Move settings to self.cfg, store min/max unset as None

2025-09-14 16:12:39 +03:00 · 2023-06-05 10:18:36 +02:00 · 2023-06-05 10:18:36 +02:00 · dac12fb684
commit dac12fb684
parent ce4d33e726
2 changed files with 32 additions and 40 deletions
--- a/spacy/pipeline/span_finder.py
+++ b/spacy/pipeline/span_finder.py
@ -117,20 +117,6 @@ def span_finder_score(examples: Iterable[Example], **kwargs) -> Dict[str, Any]:
    return scores


-class _MaxInt(int):
-    def __le__(self, other):
-        return False
-
-    def __lt__(self, other):
-        return False
-
-    def __ge__(self, other):
-        return True
-
-    def __gt__(self, other):
-        return True
-
-
 def _char_indices(span: Span) -> Tuple[int, int]:
    start = span[0].idx
    end = span[-1].idx + len(span[-1])
@ -163,25 +149,24 @@ class SpanFinder(TrainablePipe):
            initialization and training, the component will look for spans on the
            reference document under the same key.
        max_length (Optional[int]): Max length of the produced spans, defaults to None meaning unlimited length.
-        min_length (Optional[int]): Min length of the produced spans, defaults to None meaining shortest span is length 1.
+        min_length (Optional[int]): Min length of the produced spans, defaults to None meaning shortest span is length 1.
        """
        self.vocab = nlp.vocab
-        self.threshold = threshold
-        if max_length is None:
-            max_length = _MaxInt()
-        if min_length is None:
-            min_length = 1
-        if max_length < 1 or min_length < 1:
+        if (max_length is not None and max_length < 1) or (
+            min_length is not None and min_length < 1
+        ):
            raise ValueError(
                Errors.E1053.format(min_length=min_length, max_length=max_length)
            )
-        self.min_length = min_length
-        self.max_length = max_length
-        self.spans_key = spans_key
        self.model = model
        self.name = name
        self.scorer = scorer
-        self.cfg = {"spans_key": spans_key}
+        self.cfg: Dict[str, Any] = {
+            "min_length": min_length,
+            "max_length": max_length,
+            "threshold": threshold,
+            "spans_key": spans_key,
+        }

    def predict(self, docs: Iterable[Doc]):
        """Apply the pipeline's model to a batch of docs, without modifying them.
@ -198,24 +183,31 @@ class SpanFinder(TrainablePipe):
        """
        offset = 0
        for i, doc in enumerate(docs):
-            doc.spans[self.spans_key] = []
+            doc.spans[self.cfg["spans_key"]] = []
            starts = []
            ends = []
            doc_scores = scores[offset : offset + len(doc)]

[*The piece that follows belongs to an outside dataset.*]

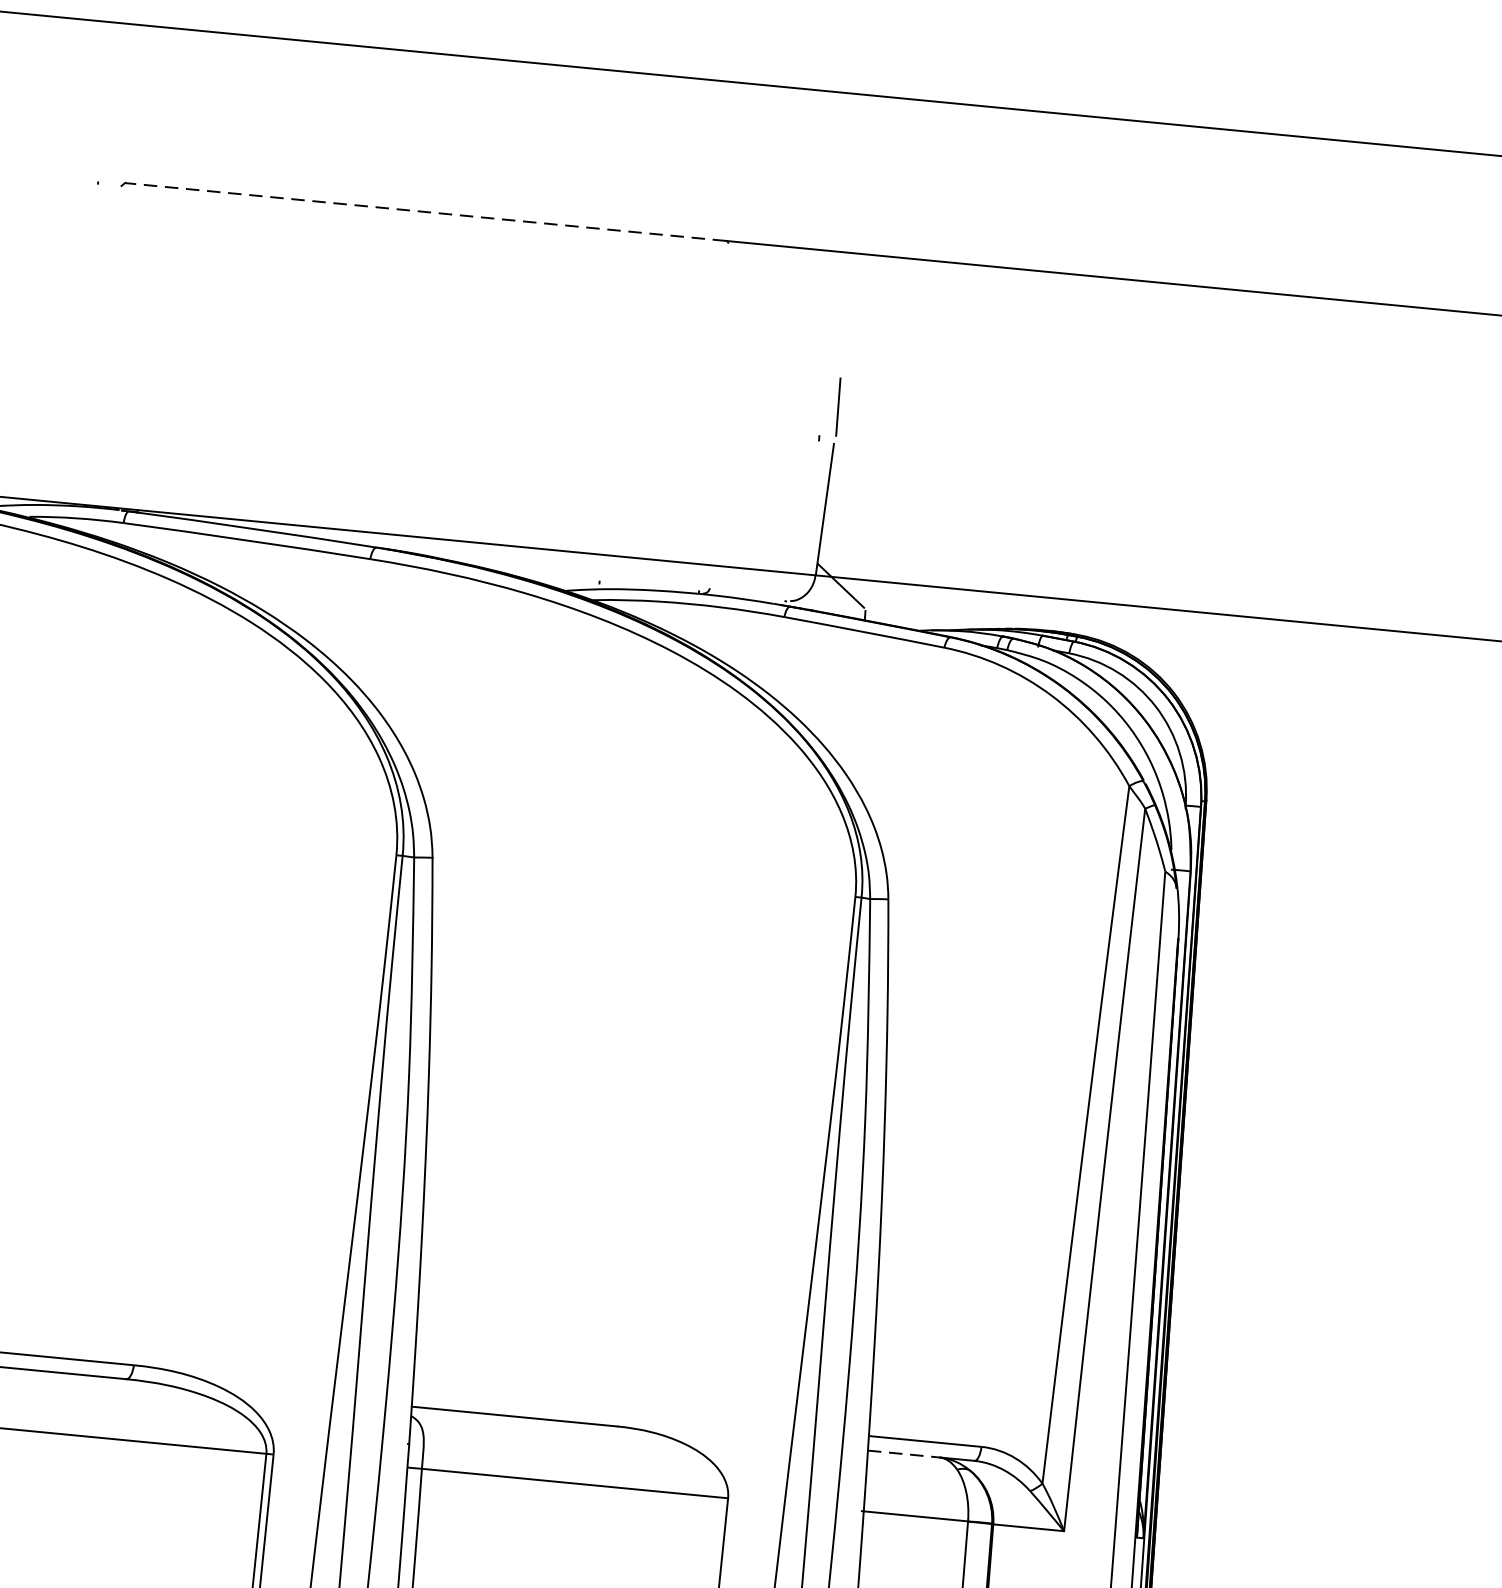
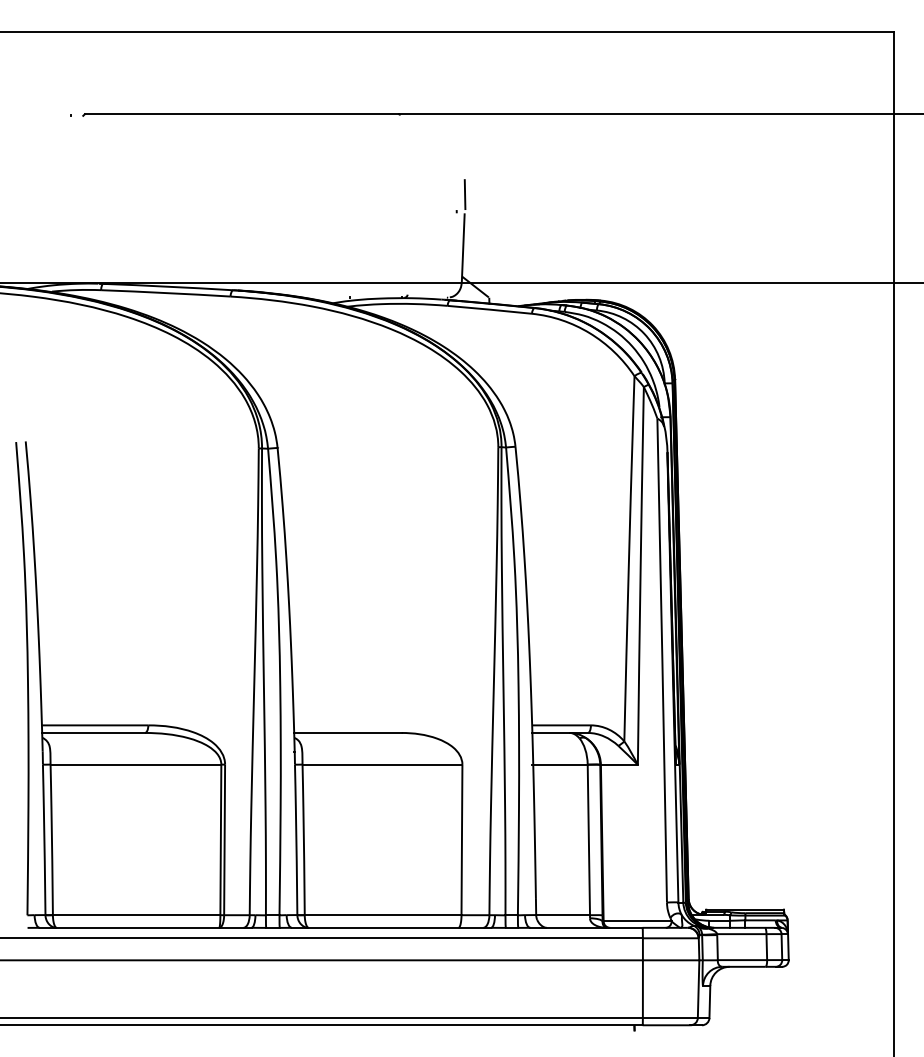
line: (424, 212) -> (241, 114), dashed -> solid
line: (904, 1453) -> (551, 732), dashed -> solid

            for token, token_score in zip(doc, doc_scores):
-                if token_score[0] >= self.threshold:
+                if token_score[0] >= self.cfg["threshold"]:
                    starts.append(token.i)
-                if token_score[1] >= self.threshold:
+                if token_score[1] >= self.cfg["threshold"]:
                    ends.append(token.i)

+            print(self.cfg)
            for start in starts:
                for end in ends:
                    span_length = end + 1 - start
-                    if span_length > self.max_length:
-                        break
-                    elif self.min_length <= span_length:
-                        doc.spans[self.spans_key].append(doc[start : end + 1])
+                    if span_length < 1:
+                        continue
+                    if (
+                        self.cfg["min_length"] is None
+                        or self.cfg["min_length"] <= span_length
+                    ) and (
+                        self.cfg["max_length"] is None
+                        or span_length <= self.cfg["max_length"]
+                    ):
+                        doc.spans[self.cfg["spans_key"]].append(doc[start : end + 1])
            offset += len(doc)

    def update(
@ -271,8 +263,8 @@ class SpanFinder(TrainablePipe):
            n_tokens = len(eg.predicted)
            truth = ops.xp.zeros((n_tokens, 2), dtype="float32")
            mask = ops.xp.ones((n_tokens, 2), dtype="float32")
-            if self.spans_key in eg.reference.spans:
-                for span in eg.reference.spans[self.spans_key]:
+            if self.cfg["spans_key"] in eg.reference.spans:
+                for span in eg.reference.spans[self.cfg["spans_key"]]:
                    ref_start_char, ref_end_char = _char_indices(span)
                    pred_span = eg.predicted.char_span(
                        ref_start_char, ref_end_char, alignment_mode="expand"
--- a/spacy/tests/pipeline/test_span_finder.py
+++ b/spacy/tests/pipeline/test_span_finder.py
@ -209,7 +209,7 @@ def test_overfitting_IO():
    # test the trained model
    test_text = "I like London and Berlin"
    doc = nlp(test_text)
-    spans = doc.spans[span_finder.spans_key]
+    spans = doc.spans[SPANS_KEY]
    assert len(spans) == 3
    assert set([span.text for span in spans]) == {
        "London",
@ -222,7 +222,7 @@ def test_overfitting_IO():
        nlp.to_disk(tmp_dir)
        nlp2 = util.load_model_from_path(tmp_dir)
        doc2 = nlp2(test_text)
-        spans2 = doc2.spans[span_finder.spans_key]
+        spans2 = doc2.spans[SPANS_KEY]
        assert len(spans2) == 3
        assert set([span.text for span in spans2]) == {
            "London",
@ -232,11 +232,11 @@ def test_overfitting_IO():

    # Test scoring
    scores = nlp.evaluate(train_examples)
-    assert f"span_finder_{span_finder.spans_key}_f" in scores
+    assert f"span_finder_{SPANS_KEY}_f" in scores
    # It's not perfect 1.0 F1 because it's designed to overgenerate for now.
-    assert scores[f"span_finder_{span_finder.spans_key}_p"] == 0.75
-    assert scores[f"span_finder_{span_finder.spans_key}_r"] == 1.0
+    assert scores[f"span_finder_{SPANS_KEY}_p"] == 0.75
+    assert scores[f"span_finder_{SPANS_KEY}_r"] == 1.0

    # also test that the spancat works for just a single entity in a sentence
    doc = nlp("London")
-    assert len(doc.spans[span_finder.spans_key]) == 1
+    assert len(doc.spans[SPANS_KEY]) == 1